:: GOAL OF THE EXERCISE ::
Please count the lines of the records that contain the string "kommer", treating case as significant. Give only the number.
^^^^
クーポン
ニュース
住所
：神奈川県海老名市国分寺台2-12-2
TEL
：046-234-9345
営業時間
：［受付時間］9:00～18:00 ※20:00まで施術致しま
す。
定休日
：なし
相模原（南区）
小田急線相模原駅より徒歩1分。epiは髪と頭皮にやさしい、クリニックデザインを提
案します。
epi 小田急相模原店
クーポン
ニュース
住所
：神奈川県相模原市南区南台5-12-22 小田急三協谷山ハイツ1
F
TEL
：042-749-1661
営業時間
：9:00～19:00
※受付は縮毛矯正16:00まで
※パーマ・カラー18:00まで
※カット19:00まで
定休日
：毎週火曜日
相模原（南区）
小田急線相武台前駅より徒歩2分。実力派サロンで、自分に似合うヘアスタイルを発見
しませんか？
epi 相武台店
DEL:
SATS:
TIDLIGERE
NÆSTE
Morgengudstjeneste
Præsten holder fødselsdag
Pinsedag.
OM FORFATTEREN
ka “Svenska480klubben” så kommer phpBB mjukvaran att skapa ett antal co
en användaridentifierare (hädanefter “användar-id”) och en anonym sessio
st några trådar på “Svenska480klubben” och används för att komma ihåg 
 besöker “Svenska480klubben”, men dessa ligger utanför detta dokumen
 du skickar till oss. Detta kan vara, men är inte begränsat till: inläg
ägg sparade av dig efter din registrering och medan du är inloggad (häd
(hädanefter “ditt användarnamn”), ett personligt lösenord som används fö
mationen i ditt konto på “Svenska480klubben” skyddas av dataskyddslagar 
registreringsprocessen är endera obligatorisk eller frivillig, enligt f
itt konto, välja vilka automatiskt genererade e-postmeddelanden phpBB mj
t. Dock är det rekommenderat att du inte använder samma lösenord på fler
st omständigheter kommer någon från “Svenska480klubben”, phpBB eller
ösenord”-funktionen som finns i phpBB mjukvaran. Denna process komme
^^^^
:: RESULT ::
2